Mais uma razão para não eliminar o sistema imune dos pacientes de câncer



Raramente, durante a correria diária de revisar a literatura, a gente topa com um paper daqueles que tem um jeitão de iniciador de campo novo. Eu li muito rapidamente este paper (Cancer Cell 18, 485–498, November 16, 2010) quando saiu, bem na época do Imunotche, e depois felizmente dei sorte em assistir ao Dean Felsher falando sobre isso em Santa Fe em fevereiro, naquela conferencia de Cancer Control que relatei aqui. Então faz um tempo que estou pensando nisso.


Olha, vale a pena ler, ao menos partes (o paper tem 14 paginas), pois é a inauguração de uma nova linha de pensamento. Que eu acho que já existia, mas agora está invadindo a Cell.


O que a gente estuda e leciona, tradicionalmente, está lá no livro- a presença de células T CD4+ é importante para organizar a resposta anti-tumoral, para ajudar a resposta CD8+, sem célula T CD4+ tem mais tumor, etc. É a história dos 3 Es (equilíbrio, edição, escape).


Contudo, neste artigo – que Felsher diz que levou 10 anos pra escrever (!), pois achava que ninguém da área de câncer ia acreditar– aparece uma função nova para as células T CD4+ no controle do tumor. Elas seriam controladoras da angiogênese tumoral. Veja só, células T helper não precisam ser apenas coordenadoras de resposta imune. Podem desempenhar outros papéis ao mesmo tempo – or help in other ways.


Ele começa falando do conceito de oncogene addiction – algo como o tumor ser viciado num oncogene – são oncogenes que, quando a gente interrompe, o tumor morre – base da terapia com Gleevec pra leucemia, por exemplo. Algo considerado como o calcanhar de Aquiles dos tumores. Até hoje se achava que a morte tumoral associada com oncogene addiction era intrínseca da célula tumoral, não importava onde ela estivesse.


Por outro lado, sabemos que o sistema imune tem função importante na eliminação de tumores, mas será que ele teria algo a ver com oncogene addcition? Normalmente, os estudos de terapias anti-tumorais são feitos em modelos in vitro ou animais imunodeficientes como SCID ou nude.Não se leva em conta a resposta imune, vejam só.

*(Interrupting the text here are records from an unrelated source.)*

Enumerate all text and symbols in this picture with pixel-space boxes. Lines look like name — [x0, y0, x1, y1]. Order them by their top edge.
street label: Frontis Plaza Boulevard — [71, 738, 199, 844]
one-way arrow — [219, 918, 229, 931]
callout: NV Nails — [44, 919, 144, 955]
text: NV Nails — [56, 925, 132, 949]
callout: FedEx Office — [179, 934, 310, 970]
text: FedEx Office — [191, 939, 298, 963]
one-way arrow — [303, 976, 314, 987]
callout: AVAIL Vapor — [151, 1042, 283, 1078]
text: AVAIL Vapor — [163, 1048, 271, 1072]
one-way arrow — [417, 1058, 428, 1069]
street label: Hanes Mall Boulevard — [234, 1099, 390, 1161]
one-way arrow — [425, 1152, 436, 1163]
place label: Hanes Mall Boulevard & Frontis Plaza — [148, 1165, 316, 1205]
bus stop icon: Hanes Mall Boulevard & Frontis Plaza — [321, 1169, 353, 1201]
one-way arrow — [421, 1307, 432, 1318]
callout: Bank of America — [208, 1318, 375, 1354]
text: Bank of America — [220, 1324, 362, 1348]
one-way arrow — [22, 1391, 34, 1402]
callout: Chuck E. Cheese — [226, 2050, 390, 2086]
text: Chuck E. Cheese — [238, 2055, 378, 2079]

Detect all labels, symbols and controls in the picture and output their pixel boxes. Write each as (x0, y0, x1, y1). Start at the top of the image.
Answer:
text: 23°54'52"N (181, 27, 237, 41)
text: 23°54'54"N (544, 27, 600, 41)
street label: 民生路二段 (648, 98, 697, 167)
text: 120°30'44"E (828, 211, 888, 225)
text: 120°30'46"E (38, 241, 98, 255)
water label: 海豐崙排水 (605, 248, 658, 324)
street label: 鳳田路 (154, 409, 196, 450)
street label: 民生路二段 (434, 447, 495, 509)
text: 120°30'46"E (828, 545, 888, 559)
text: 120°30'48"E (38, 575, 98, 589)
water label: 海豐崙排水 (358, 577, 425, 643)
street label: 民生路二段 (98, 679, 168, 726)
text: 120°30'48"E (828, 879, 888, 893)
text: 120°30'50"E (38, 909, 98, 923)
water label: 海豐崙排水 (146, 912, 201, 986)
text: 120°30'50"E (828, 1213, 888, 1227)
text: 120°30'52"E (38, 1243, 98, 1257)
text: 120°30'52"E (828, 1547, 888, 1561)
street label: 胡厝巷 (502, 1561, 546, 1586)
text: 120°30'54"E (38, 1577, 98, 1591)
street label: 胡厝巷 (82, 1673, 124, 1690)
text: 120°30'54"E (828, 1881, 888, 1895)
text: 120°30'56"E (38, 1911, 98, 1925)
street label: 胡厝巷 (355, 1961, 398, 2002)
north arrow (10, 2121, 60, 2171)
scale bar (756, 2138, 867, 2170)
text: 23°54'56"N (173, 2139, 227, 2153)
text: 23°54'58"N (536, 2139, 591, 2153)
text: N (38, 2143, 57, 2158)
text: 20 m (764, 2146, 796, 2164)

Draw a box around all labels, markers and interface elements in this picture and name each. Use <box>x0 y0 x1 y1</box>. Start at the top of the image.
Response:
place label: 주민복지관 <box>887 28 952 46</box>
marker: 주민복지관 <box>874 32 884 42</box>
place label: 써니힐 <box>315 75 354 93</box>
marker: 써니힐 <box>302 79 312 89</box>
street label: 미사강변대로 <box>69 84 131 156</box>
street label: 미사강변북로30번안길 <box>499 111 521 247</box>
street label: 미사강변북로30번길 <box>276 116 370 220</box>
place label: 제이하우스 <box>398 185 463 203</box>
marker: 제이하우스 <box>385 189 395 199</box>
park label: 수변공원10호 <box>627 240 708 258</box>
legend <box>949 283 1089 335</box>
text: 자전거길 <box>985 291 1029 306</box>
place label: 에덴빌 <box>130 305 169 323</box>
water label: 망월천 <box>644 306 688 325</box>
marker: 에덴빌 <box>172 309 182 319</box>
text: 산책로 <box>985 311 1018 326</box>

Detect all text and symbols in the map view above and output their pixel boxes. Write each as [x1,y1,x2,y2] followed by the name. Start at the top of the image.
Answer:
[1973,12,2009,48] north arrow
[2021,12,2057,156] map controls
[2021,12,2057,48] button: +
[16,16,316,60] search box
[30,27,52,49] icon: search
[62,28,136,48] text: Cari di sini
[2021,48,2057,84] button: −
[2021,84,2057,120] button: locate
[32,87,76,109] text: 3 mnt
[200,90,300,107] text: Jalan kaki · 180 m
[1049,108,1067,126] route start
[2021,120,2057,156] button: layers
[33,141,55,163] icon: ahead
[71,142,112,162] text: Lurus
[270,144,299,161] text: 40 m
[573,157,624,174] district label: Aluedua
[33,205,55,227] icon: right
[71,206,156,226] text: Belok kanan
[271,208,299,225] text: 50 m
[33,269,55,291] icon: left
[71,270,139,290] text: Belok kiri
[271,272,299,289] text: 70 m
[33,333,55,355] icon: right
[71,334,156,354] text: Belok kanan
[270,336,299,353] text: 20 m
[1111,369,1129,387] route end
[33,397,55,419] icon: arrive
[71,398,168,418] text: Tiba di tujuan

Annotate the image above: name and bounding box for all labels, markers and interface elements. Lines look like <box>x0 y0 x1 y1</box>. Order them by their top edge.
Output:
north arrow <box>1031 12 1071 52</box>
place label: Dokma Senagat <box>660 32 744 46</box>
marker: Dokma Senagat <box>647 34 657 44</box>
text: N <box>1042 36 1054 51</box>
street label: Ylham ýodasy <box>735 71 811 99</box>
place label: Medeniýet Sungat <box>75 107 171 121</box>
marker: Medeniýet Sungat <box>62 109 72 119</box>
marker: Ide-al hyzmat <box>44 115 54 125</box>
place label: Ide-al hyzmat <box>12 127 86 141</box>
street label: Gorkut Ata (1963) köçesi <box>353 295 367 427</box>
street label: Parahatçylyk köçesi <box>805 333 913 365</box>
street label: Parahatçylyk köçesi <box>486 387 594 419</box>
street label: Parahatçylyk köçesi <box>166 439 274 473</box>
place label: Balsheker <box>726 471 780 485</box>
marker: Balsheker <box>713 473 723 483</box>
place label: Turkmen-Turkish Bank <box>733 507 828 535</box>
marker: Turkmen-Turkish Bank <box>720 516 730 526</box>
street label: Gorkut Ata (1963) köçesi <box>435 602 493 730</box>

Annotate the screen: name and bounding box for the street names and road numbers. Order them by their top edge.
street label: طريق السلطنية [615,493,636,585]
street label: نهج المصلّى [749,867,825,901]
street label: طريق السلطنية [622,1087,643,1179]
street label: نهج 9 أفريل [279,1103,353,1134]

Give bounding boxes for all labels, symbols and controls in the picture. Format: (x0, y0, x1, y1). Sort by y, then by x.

Os resultados de Felsher mostraram que se inativamos MYC num modelo de linfoma T, ou BCR-ABL num modelo de leucemia B, as células tumorais entram em apoptose independentemente do sistema imune. Mas a recorrência do tumor, ou o tempo que leva para o tumor voltar, depende de um sistema imune intacto, particularmente da existência de células T CD4+.

Isso se deve ao fato de as células T CD4+ garantirem a senescência (observada através de marcadores como p16INK4a e p21) e a indução de TSP1 (trombospondina 1), um potente fator anti-angiogênico. As células T CD4+ infiltram o tumor quando há a oncogene inactivation, e modulam o ambiente de citocinas e quimiocinas local, favorecendo a eliminação do tumor.

Na verdade, ele não sabe exatamente como essas células fazem isso, nem se essas células são tumor-específicas. Se são T reg ou que tipo de TH. Se são as células T que fazem TSP. Provavelmente o infiltrado do tumor com e sem inativação de MYC vai ser diferente, mas ele ainda não olhou isso. Ficou pro próximo paper.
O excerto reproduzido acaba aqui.